> [Available data]
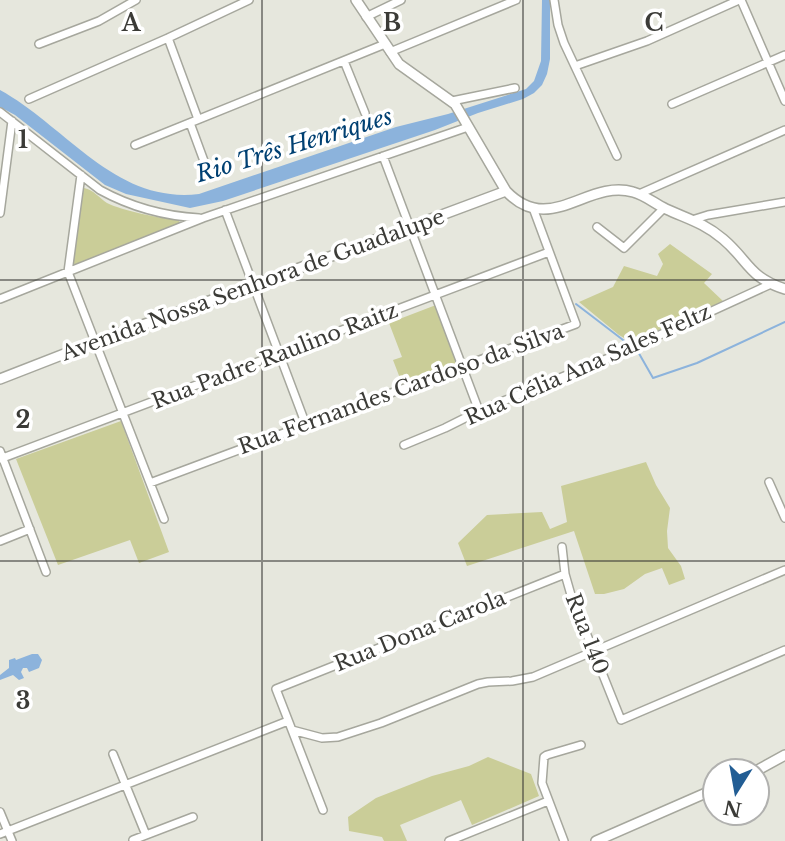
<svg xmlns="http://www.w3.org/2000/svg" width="785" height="841" viewBox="0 0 785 841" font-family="'Libre Baskerville',serif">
  <rect width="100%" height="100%" fill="#e6e7dd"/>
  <!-- green -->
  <path fill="#cacd98" d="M84,188c10,2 15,10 23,15 16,8 52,15 70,17l2,1 1,2 -107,43 9,-76z
    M670,244l42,30 -8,9 20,19 -93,40 -12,-7 -40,-33 34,-15 11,-21 33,10 6,-12 -5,-10z
    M436,305l22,60 -55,21 -10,-26 9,-3 -13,-34z
    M121,421l48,131 -30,11 -9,-23 -72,25 -42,-106z
    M646,462l10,23 14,23 -3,23 1,17 13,18 4,13 -16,6 -7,-17 -17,6 -21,15 -20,5h-9l-21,-63 -107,35 -9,-23 29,-28 55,-3 8,17 17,-7 -6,-36z
    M488,757l43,17 8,22 -67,29 -11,-25 -61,25 7,16h-23l-2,-4 -33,-6 -1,-14 28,-19 56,-22 37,-10z"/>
  <!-- water -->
  <path fill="#8cb3dc" d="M542,0h8v59l-3,15 -5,11 -8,8 -11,6 -45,14 -43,17 -212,71 -33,7 -64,-14 -21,-9 -90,-70 -15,-8v-17c67,37 115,114 199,104l197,-67 52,-13 78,-25 8,-8 7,-20z
    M32,654h6l4,6 -3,8 -10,4 -2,-4h-4l-2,4 3,6 -5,2 -6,-5 -13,5v-5l9,-7v-8l6,-2 1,2z"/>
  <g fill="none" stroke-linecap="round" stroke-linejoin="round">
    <!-- stream -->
    <path stroke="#8cb3dc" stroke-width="2" d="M576,304l51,39
      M637,350l16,28 44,-15 88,-41"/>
    <defs>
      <path id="minor" d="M554,0l4,25 6,18 53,113
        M741,0l44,101
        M366,17l35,-17
        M168,38l30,81
        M39,44l60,-23 37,-21
        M390,52l126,-52
        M344,61l21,52
        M575,66l72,-25 92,-41
        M29,99l139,-61 81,-38
        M452,101l63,-13
        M672,104l113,-49
        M0,112l100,78c31,17 63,26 99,28
        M190,123l14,38
        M135,145l250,-101
        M383,156l96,255
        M81,175l-13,97 96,247
        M639,194l146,-64
        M225,210l81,215
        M0,213l12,-92
        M692,220l16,-5 77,-13
        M597,227l27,21 40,-40
        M0,299l203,-81 265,-91
        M404,445l41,-17 34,-17 137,-56 155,-71
        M0,451l46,121
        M0,459l549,-207
        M769,482l16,36
        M150,483l426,-159 -43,-116
        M0,541l30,-12
        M562,547l3,27 6,21 50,125 164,-70
        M292,730l30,8 16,-1 43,-14 97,-39 10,-2 24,-1 21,-4 252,-107
        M113,754l33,81
        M323,810l-47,-121 289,-115
        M0,812l12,29
        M0,834l288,-113
        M133,840l60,-23
        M449,841l99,-40
        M564,841l-22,-58 2,-26 3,-2 34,-10"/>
      <path id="tertiary" d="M356,0l43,64 56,40 51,87c44,46 81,-12 127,1 12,3 22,12 33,17 22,10 38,14 57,30 26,22 25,38 62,50
        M0,379l95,-37 159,-57 252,-94
        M756,771l29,-16
        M596,841l119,-52"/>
    </defs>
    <!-- minor casing -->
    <use href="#minor" stroke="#a6a79d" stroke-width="10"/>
    <!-- tertiary casing -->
    <use href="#tertiary" stroke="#a6a79d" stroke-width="12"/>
    <!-- minor -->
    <use href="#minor" stroke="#fff" stroke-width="7"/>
    <!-- tertiary -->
    <use href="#tertiary" stroke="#fff" stroke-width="9"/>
  </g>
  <!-- grid -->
  <path fill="none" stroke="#3b3b37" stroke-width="2" stroke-opacity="0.55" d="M262,0v841M523,0v841M0,280h785M0,561h785"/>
  <g text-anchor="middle" stroke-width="7" stroke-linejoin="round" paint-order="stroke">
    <!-- street labels -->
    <g font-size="21" fill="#3b3b37" stroke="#fff">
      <text transform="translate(253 285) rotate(-20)" y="7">Avenida Nossa Senhora de Guadalupe</text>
      <text transform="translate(275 356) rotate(-21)" y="7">Rua Padre Raulino Raitz</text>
      <text transform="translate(588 365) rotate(-24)" y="7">Rua Célia Ana Sales Feltz</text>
      <text transform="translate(401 389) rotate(-20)" y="7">Rua Fernandes Cardoso da Silva</text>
      <text transform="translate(420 631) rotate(-22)" y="7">Rua Dona Carola</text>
      <text transform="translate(587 634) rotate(69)" y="7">Rua 140</text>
    </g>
    <!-- water labels -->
    <g font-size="23" font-style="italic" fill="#004072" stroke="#fff">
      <text transform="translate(294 145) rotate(-17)" y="8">Rio Três Henriques</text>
    </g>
  </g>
  <g font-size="23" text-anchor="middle" font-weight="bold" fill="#3b3b37" stroke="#fff" stroke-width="7" stroke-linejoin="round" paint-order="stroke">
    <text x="131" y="31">A</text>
    <text x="392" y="31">B</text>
    <text x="654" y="31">C</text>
    <text x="23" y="148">1</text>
    <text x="23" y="428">2</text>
    <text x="23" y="709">3</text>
  </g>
  <!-- north arrow -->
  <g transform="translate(736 792) rotate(191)"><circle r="33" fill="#ffffff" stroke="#b1b1af" stroke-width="2"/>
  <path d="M0-5L12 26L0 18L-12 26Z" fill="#225d94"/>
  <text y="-10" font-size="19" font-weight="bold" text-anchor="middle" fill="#3b3b37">N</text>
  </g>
</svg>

> [Problem description] Give back each of the records above word for word, apart from the pictures.

> [Output]
<svg xmlns="http://www.w3.org/2000/svg" width="785" height="841" viewBox="0 0 785 841" font-family="'Libre Baskerville',serif">
  <rect width="100%" height="100%" fill="#e6e7dd"/>
  <!-- green -->
  <path fill="#cacd98" d="M84,188c10,2 15,10 23,15 16,8 52,15 70,17l2,1 1,2 -107,43 9,-76z
    M670,244l42,30 -8,9 20,19 -93,40 -12,-7 -40,-33 34,-15 11,-21 33,10 6,-12 -5,-10z
    M436,305l22,60 -55,21 -10,-26 9,-3 -13,-34z
    M121,421l48,131 -30,11 -9,-23 -72,25 -42,-106z
    M646,462l10,23 14,23 -3,23 1,17 13,18 4,13 -16,6 -7,-17 -17,6 -21,15 -20,5h-9l-21,-63 -107,35 -9,-23 29,-28 55,-3 8,17 17,-7 -6,-36z
    M488,757l43,17 8,22 -67,29 -11,-25 -61,25 7,16h-23l-2,-4 -33,-6 -1,-14 28,-19 56,-22 37,-10z"/>
  <!-- water -->
  <path fill="#8cb3dc" d="M542,0h8v59l-3,15 -5,11 -8,8 -11,6 -45,14 -43,17 -212,71 -33,7 -64,-14 -21,-9 -90,-70 -15,-8v-17c67,37 115,114 199,104l197,-67 52,-13 78,-25 8,-8 7,-20z
    M32,654h6l4,6 -3,8 -10,4 -2,-4h-4l-2,4 3,6 -5,2 -6,-5 -13,5v-5l9,-7v-8l6,-2 1,2z"/>
  <g fill="none" stroke-linecap="round" stroke-linejoin="round">
    <!-- stream -->
    <path stroke="#8cb3dc" stroke-width="2" d="M576,304l51,39
      M637,350l16,28 44,-15 88,-41"/>
    <defs>
      <path id="minor" d="M554,0l4,25 6,18 53,113
        M741,0l44,101
        M366,17l35,-17
        M168,38l30,81
        M39,44l60,-23 37,-21
        M390,52l126,-52
        M344,61l21,52
        M575,66l72,-25 92,-41
        M29,99l139,-61 81,-38
        M452,101l63,-13
        M672,104l113,-49
        M0,112l100,78c31,17 63,26 99,28
        M190,123l14,38
        M135,145l250,-101
        M383,156l96,255
        M81,175l-13,97 96,247
        M639,194l146,-64
        M225,210l81,215
        M0,213l12,-92
        M692,220l16,-5 77,-13
        M597,227l27,21 40,-40
        M0,299l203,-81 265,-91
        M404,445l41,-17 34,-17 137,-56 155,-71
        M0,451l46,121
        M0,459l549,-207
        M769,482l16,36
        M150,483l426,-159 -43,-116
        M0,541l30,-12
        M562,547l3,27 6,21 50,125 164,-70
        M292,730l30,8 16,-1 43,-14 97,-39 10,-2 24,-1 21,-4 252,-107
        M113,754l33,81
        M323,810l-47,-121 289,-115
        M0,812l12,29
        M0,834l288,-113
        M133,840l60,-23
        M449,841l99,-40
        M564,841l-22,-58 2,-26 3,-2 34,-10"/>
      <path id="tertiary" d="M356,0l43,64 56,40 51,87c44,46 81,-12 127,1 12,3 22,12 33,17 22,10 38,14 57,30 26,22 25,38 62,50
        M0,379l95,-37 159,-57 252,-94
        M756,771l29,-16
        M596,841l119,-52"/>
    </defs>
    <!-- minor casing -->
    <use href="#minor" stroke="#a6a79d" stroke-width="10"/>
    <!-- tertiary casing -->
    <use href="#tertiary" stroke="#a6a79d" stroke-width="12"/>
    <!-- minor -->
    <use href="#minor" stroke="#fff" stroke-width="7"/>
    <!-- tertiary -->
    <use href="#tertiary" stroke="#fff" stroke-width="9"/>
  </g>
  <!-- grid -->
  <path fill="none" stroke="#3b3b37" stroke-width="2" stroke-opacity="0.55" d="M262,0v841M523,0v841M0,280h785M0,561h785"/>
  <g text-anchor="middle" stroke-width="7" stroke-linejoin="round" paint-order="stroke">
    <!-- street labels -->
    <g font-size="21" fill="#3b3b37" stroke="#fff">
      <text transform="translate(253 285) rotate(-20)" y="7">Avenida Nossa Senhora de Guadalupe</text>
      <text transform="translate(275 356) rotate(-21)" y="7">Rua Padre Raulino Raitz</text>
      <text transform="translate(588 365) rotate(-24)" y="7">Rua Célia Ana Sales Feltz</text>
      <text transform="translate(401 389) rotate(-20)" y="7">Rua Fernandes Cardoso da Silva</text>
      <text transform="translate(420 631) rotate(-22)" y="7">Rua Dona Carola</text>
      <text transform="translate(587 634) rotate(69)" y="7">Rua 140</text>
    </g>
    <!-- water labels -->
    <g font-size="23" font-style="italic" fill="#004072" stroke="#fff">
      <text transform="translate(294 145) rotate(-17)" y="8">Rio Três Henriques</text>
    </g>
  </g>
  <g font-size="23" text-anchor="middle" font-weight="bold" fill="#3b3b37" stroke="#fff" stroke-width="7" stroke-linejoin="round" paint-order="stroke">
    <text x="131" y="31">A</text>
    <text x="392" y="31">B</text>
    <text x="654" y="31">C</text>
    <text x="23" y="148">1</text>
    <text x="23" y="428">2</text>
    <text x="23" y="709">3</text>
  </g>
  <!-- north arrow -->
  <g transform="translate(736 792) rotate(191)"><circle r="33" fill="#ffffff" stroke="#b1b1af" stroke-width="2"/>
  <path d="M0-5L12 26L0 18L-12 26Z" fill="#225d94"/>
  <text y="-10" font-size="19" font-weight="bold" text-anchor="middle" fill="#3b3b37">N</text>
  </g>
</svg>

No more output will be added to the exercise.